*** Opening THE DATA ***
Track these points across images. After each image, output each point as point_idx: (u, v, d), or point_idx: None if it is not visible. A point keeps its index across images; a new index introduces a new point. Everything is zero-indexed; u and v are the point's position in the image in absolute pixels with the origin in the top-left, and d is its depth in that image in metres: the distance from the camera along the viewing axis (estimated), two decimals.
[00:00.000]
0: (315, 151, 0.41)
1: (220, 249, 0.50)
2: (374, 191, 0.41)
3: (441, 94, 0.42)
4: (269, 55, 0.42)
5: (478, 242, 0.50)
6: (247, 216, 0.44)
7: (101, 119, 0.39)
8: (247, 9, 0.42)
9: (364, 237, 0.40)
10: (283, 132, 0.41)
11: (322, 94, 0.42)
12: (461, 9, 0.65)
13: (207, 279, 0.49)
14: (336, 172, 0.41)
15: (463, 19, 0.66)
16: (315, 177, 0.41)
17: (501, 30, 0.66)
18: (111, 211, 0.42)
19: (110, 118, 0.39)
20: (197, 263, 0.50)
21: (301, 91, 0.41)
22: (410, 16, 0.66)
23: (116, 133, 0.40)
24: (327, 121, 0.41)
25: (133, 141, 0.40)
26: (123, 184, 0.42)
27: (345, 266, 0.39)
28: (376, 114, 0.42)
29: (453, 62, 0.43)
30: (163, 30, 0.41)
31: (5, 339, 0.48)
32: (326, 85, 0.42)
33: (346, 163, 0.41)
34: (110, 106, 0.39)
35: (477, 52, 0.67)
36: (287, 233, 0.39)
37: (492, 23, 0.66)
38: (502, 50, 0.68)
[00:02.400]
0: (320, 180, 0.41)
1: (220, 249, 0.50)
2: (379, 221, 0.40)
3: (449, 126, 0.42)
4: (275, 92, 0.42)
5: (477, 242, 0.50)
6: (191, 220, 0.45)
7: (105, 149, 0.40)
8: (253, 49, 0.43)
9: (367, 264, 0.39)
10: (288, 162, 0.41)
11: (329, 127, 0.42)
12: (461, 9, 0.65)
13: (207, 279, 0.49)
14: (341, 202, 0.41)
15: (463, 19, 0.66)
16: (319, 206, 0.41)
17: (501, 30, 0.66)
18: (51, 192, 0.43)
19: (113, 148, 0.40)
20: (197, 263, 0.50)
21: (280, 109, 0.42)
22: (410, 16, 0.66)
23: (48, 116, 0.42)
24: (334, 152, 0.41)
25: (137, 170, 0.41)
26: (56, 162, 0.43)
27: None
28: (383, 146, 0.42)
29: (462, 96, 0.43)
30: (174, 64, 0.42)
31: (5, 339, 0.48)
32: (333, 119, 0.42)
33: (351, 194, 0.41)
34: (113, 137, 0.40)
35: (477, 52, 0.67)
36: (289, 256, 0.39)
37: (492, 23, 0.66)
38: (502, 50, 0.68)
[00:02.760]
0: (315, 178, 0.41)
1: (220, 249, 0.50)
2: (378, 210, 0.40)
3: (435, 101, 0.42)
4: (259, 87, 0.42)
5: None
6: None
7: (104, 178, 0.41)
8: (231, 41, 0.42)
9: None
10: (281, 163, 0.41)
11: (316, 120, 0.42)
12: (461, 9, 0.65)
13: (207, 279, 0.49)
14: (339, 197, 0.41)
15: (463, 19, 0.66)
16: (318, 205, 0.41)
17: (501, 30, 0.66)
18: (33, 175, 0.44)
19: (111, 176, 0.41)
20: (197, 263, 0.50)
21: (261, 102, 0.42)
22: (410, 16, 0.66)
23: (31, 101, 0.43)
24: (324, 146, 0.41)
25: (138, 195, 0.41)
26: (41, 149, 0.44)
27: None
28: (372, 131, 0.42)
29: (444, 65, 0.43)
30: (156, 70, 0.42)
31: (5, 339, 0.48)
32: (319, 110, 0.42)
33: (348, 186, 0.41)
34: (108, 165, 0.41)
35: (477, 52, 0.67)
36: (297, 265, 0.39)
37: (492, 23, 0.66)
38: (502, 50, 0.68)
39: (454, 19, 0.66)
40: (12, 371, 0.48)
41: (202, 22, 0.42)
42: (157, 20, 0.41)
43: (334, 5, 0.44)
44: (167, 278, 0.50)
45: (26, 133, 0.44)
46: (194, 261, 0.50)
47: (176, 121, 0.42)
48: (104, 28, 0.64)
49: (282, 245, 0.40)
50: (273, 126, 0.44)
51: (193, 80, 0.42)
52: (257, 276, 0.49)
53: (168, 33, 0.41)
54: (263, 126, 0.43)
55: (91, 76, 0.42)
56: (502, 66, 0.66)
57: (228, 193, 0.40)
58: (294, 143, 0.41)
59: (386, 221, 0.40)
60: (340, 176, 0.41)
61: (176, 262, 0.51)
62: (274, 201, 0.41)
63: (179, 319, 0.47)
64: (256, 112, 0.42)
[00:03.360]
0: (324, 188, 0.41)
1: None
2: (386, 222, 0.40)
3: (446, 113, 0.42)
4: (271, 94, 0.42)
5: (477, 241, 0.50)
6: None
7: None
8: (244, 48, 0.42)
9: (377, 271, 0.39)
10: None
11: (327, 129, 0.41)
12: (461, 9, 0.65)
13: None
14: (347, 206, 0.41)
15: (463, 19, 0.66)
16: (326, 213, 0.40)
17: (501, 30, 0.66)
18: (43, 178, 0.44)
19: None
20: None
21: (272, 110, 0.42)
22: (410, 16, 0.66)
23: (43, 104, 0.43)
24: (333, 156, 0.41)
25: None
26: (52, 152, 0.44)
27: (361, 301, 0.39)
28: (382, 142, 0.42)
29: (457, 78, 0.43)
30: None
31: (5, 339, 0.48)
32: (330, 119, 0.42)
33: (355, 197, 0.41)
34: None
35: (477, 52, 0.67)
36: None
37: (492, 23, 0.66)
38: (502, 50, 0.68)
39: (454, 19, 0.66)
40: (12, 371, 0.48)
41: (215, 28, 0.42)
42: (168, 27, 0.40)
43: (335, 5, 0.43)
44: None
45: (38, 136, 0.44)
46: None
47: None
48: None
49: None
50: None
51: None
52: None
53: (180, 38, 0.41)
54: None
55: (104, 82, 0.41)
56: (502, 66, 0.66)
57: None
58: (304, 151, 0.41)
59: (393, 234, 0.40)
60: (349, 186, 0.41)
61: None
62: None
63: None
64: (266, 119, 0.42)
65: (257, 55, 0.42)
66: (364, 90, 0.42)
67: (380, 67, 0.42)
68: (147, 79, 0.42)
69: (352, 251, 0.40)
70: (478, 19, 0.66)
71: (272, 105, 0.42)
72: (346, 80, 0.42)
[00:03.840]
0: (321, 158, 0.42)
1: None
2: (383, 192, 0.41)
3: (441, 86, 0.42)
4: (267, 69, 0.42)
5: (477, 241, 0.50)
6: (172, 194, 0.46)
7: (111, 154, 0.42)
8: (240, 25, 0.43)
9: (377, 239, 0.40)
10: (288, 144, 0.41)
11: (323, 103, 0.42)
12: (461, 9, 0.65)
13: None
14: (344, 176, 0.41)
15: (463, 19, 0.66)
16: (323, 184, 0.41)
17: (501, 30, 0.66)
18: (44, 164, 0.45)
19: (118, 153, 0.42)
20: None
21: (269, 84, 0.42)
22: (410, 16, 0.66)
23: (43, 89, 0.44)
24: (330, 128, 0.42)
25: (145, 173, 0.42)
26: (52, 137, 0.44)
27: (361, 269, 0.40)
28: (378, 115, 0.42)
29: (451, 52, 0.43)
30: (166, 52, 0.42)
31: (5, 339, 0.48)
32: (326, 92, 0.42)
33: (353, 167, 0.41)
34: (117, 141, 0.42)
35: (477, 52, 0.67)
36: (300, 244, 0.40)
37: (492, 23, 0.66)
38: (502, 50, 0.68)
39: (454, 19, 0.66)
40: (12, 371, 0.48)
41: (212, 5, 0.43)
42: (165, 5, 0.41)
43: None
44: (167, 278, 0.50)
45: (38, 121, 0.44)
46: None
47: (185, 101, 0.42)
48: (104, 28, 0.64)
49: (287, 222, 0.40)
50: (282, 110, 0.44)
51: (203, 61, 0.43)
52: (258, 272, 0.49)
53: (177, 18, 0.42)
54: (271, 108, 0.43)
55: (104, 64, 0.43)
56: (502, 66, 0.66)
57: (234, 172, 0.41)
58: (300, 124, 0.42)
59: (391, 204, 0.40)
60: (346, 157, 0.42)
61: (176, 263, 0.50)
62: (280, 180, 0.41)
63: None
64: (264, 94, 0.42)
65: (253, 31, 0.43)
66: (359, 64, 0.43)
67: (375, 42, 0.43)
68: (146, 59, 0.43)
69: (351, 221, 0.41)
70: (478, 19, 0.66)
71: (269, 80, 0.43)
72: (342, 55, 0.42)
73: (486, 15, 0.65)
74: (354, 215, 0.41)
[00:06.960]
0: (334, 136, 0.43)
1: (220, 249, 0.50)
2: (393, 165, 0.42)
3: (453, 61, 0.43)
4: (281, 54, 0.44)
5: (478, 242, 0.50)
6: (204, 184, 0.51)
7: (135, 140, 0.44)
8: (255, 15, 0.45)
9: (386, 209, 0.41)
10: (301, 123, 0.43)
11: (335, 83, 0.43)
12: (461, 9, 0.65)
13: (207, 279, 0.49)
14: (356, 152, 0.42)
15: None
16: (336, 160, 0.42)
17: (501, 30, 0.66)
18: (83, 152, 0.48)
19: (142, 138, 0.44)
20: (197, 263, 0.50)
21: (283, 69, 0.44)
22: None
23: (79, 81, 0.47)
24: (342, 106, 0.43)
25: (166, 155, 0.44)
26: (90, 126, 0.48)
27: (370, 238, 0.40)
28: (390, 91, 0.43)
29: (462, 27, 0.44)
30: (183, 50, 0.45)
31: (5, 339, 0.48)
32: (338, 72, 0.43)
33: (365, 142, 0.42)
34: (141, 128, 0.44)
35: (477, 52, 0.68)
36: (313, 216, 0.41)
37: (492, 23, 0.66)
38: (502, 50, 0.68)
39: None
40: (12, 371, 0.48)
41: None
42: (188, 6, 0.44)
*** Closing THE DATA ***
# [TASK PROMPT]
From the listing above, output exactly the run of lines that starts with the line containing "7: (101, 119, 0.39)" and ends with the line containing "25: (133, 141, 0.40)".

# [RESPONSE TO THE TASK]
7: (101, 119, 0.39)
8: (247, 9, 0.42)
9: (364, 237, 0.40)
10: (283, 132, 0.41)
11: (322, 94, 0.42)
12: (461, 9, 0.65)
13: (207, 279, 0.49)
14: (336, 172, 0.41)
15: (463, 19, 0.66)
16: (315, 177, 0.41)
17: (501, 30, 0.66)
18: (111, 211, 0.42)
19: (110, 118, 0.39)
20: (197, 263, 0.50)
21: (301, 91, 0.41)
22: (410, 16, 0.66)
23: (116, 133, 0.40)
24: (327, 121, 0.41)
25: (133, 141, 0.40)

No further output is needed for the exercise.